演習本文 »
OS-T:1380 等価放射パワーの計算

等価放射パワー(ERP)の計算は、周波数応答解析でのパネルの最大放射パワーに関する情報を得るための簡易化された手法です。本チュートリアルでは、既存の周波数応答解析でのERP計算要求の設定方法について示します。

モデルは、Figure 1に示すように、自動車の排気システムの触媒コンバーターのフロントカバーです。このモデルでは周波数応答解析の設定は既になされ、カバーは両端が拘束され、加振力がカバーの中央に作用しています。加振周波数はFREQ1カードで定義され、120.0Hzから400.0Hzまでの1.0Hz間隔です。ERPパネル(ERPPNL)とERP出力要求を定義する必要があります。

rd2130_model
図 1. モデルのレビュー

HyperMeshの起動とOptiStructユーザープロファイルの設定

  1. HyperMeshを起動します。
    User Profilesダイアログが現れます。
  2. OptiStructを選択し、OKをクリックします。
    これで、ユーザープロファイルが読み込まれます。ユーザープロファイルには、適切なテンプレート、マクロメニュー、インポートリーダーが含まれており、OptiStructモデルの生成に関連したもののみにHyperMeshの機能を絞っています。

モデルのオープン

  1. File > Open > Modelをクリックします。
  2. optistruct.zipファイルから自身の作業ディレクトリに保存したcover.femファイルを開きます。モデルファイルへのアクセスをご参照ください。
  3. Openをクリックします。
    cover.femデータベースが現在のHyperMeshセッションに読み込まれます。

モデルのセットアップ

ERPPNLセットの作成

ERPPNLは要素のセットとして定義されます。要素セットERP_elemはモデルに事前定義されており、HyperMeshで表示させることができます。
  1. Analysisページのentity setsパネルに進みます。
  2. reviewをクリックしERP_elemを選択します。
    要素が画面上でハイライト表示されます。
  3. returnをクリックし、メインメニューに戻ります。
  4. Modelブラウザで右クリックしてCreate > Setを選択します。
    デフォルトのセットテンプレートが、Modelブラウザの下のエンティティエディターに表示されます。
  5. NameにERPPNLと入力します。
  6. Card ImageにERPPNLを選択し、確認のYesをクリックします。
  7. Entity IDsに、Unspecified > Sets.をクリックします。
  8. Select Setsダイアログで、ERP_elemセットを選択し、OKをクリックします。

ERP出力リクエストの定義

control cardsパネルからERP出力を要求します。

  1. Analysisページからcontrol cardsをクリックします。
  2. GLOBAL_OUTPUT_REQUESTパネルに移動します。
  3. ERPの前のボックスにチェックマークを入れ、ERP_NUM欄に2と入力します。
  4. ERP output出力のFORMATs、GRIDs、OPTIONsを下に示すように設定します。

    rd2130_erp_output
    図 2. ERP出力

    ERP結果に加えて、パネルに対するそれぞれの節点の節点寄与が、.h3dファイルに出力されます。ERPパネルの結果は、punchフォーマットで出力されます。

  5. returnを2回クリックし、Analysisページに戻ります。

出典情報 »
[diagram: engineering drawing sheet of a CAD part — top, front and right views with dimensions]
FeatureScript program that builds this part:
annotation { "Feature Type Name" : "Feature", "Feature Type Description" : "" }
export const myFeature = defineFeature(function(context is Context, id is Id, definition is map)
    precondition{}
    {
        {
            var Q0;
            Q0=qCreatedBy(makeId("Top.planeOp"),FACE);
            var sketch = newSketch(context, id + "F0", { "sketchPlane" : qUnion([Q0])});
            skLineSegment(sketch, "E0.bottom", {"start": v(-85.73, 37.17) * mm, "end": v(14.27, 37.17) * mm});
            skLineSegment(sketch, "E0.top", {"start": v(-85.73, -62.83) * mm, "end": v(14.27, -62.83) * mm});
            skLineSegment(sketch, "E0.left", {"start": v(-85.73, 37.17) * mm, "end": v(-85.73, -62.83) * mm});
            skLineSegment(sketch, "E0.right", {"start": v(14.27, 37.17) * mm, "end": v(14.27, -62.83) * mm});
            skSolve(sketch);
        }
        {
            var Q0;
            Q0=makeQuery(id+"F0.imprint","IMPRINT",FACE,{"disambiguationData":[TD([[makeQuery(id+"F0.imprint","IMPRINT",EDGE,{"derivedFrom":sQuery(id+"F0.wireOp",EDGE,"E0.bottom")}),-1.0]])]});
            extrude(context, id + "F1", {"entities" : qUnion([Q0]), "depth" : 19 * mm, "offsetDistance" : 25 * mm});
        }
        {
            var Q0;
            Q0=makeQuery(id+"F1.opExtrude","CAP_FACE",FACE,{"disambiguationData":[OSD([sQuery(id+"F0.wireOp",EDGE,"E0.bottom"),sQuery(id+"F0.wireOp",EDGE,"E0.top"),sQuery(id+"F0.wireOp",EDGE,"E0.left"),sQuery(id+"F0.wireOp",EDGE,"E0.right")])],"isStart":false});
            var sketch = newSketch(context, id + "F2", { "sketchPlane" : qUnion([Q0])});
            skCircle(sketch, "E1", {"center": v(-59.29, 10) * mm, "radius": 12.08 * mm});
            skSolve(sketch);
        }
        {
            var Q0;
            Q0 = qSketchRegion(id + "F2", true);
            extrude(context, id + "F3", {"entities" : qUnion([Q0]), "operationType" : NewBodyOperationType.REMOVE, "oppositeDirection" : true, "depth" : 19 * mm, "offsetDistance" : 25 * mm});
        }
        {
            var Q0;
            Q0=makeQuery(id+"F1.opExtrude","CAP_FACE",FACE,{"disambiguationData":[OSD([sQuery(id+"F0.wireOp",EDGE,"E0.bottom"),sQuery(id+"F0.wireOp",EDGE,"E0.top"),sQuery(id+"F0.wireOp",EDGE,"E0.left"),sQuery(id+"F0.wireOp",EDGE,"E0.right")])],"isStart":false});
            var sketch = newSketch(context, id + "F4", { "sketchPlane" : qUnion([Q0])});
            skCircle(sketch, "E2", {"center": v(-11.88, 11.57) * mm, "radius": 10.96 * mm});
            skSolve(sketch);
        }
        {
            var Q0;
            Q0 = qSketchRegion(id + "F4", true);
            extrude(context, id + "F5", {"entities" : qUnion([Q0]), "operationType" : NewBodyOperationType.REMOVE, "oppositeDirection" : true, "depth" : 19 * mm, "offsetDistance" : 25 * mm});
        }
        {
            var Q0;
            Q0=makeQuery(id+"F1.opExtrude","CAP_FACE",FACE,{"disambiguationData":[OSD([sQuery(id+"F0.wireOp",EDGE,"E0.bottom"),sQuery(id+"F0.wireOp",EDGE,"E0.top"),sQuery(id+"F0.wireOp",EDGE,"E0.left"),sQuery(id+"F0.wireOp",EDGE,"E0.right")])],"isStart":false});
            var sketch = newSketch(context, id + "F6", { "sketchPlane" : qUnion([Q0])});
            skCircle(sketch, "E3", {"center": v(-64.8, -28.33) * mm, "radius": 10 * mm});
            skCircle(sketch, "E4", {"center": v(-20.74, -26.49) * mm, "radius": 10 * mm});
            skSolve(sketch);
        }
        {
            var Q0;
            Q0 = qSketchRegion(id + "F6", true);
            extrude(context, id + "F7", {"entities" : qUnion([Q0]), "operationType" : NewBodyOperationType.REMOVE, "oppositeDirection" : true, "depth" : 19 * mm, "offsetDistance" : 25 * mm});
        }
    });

課題 »
1. 等価放射パワーの計算に関する文章で、FREQ1カードで定義されている加振周波数は何Hzから何Hzまでで、何Hz間隔ですか。
2. 等価放射パワーの計算に関する文章を、最後の文の後から書き継いでください。

解答 »
1. 120.0Hzから400.0Hzまでで、1.0Hz間隔です。

2.
ジョブのサブミット

  1. AnalysisページからOptiStructパネルをクリックします。

    OS_1000_13_17
    図 3. OptiStructパネルへのアクセス
  2. save asをクリックします。
  3. Save Asダイアログで、OptiStructモデルファイルを書き出す場所を指定し、ファイル名としてcover_ERPと入力します。
    OptiStruct入力ファイルには、拡張子 .femが推奨されます。
  4. Saveをクリックします。
    入力ファイル欄には、Save Asダイアログで指定されたファイル名と場所が表示されます。
  5. export optionsのトグルをallにセットします。
  6. run optionsのトグルをanalysisにセットします。
  7. memory optionsのトグルはmemory defaultにセットします。
  8. OptiStructをクリックし、OptiStructジョブを開始します。
ジョブが成功した場合、cover_ERP.femが書き出されたディレクトリに新しい結果ファイルがあるはずです。何らかのエラーがある場合、cover_ERP.outファイルはデバッグを手助けするエラーメッセージを探すのに良い場所です。

HyperViewでのERP結果のポスト処理

  1. OptiStructパネルから、HyperViewをクリックします。
    HyperViewが起動され、結果が読み込まれます。HyperViewにモデルと結果が正しく読み込まれたことを示すメッセージウィンドウが現われます。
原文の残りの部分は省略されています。